No, of course his father hadn’t been there for Enzo. He’d been too full of rage and blame at the change of their circumstances, shouting and railing at his wife. Shouting and railing at Enzo and Dante too. It had been like water off a duck’s back for Dante, but not for Enzo. He was the oldest son. He was the heir. He was responsible.

  Quite literally.

  A shiver of ice snaked down his spine but he shoved the thought from his head before it could form.

  His father had been a terror after he’d lost his throne, and after his wife had left him he’d been even worse. He’d simply pretended Enzo didn’t exist.

  But you deserved that.

  Yes, well, maybe he had. He and his father deserved each other, at least that was what his mother had flung at him after she’d discovered he’d emptied down the sink all the bottles of wine she’d had stashed away. He’d only been trying to help her, but she hadn’t seen it that way.
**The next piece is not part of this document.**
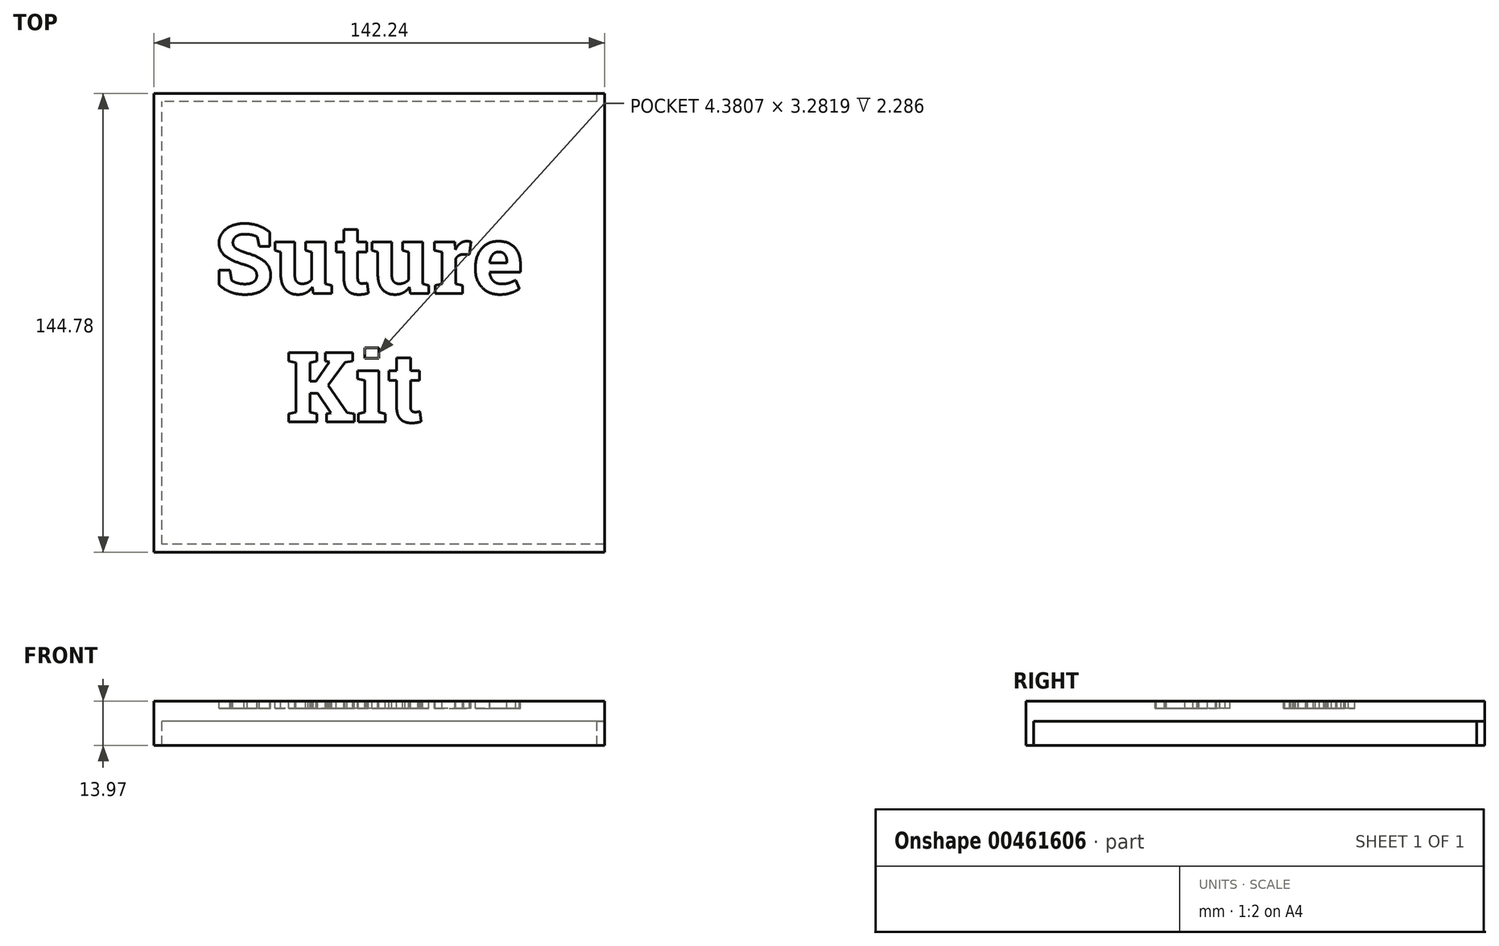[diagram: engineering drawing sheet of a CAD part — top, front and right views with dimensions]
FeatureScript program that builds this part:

  ‘How dare you?’ she’d shouted at him. ‘So selfish and judgmental and controlling. Just like your father.’

  Whatever... Right now, Simon didn’t deserve it, and Simon was what mattered. He would make sure he’d never treat his son the way his father had treated him. Or his mother, for that matter.

  ‘No,’ Enzo said with finality. ‘He will not be staying anywhere but with me. And so will you.’

  Anger glittered in her eyes, like small shards of lightning. ‘Have you really thought about what having a child around is like? Four-year-olds aren’t exactly quiet. They have no concept of—’

  ‘I don’t care. You both will remain with me and that is final.’

  Her chin adopted a mutinous slant and he found himself almost hoping she would push him further, harder, so he could...

  So you can what?

  Enzo shifted in his seat, annoyed with himself. He was letting her get under his skin, which was stupid in the extreme. Four years ago he’d let her do more than that; he’d let her almost find her way to his soul and he would never allow that to happen again. Most especially given that she was someone else’s.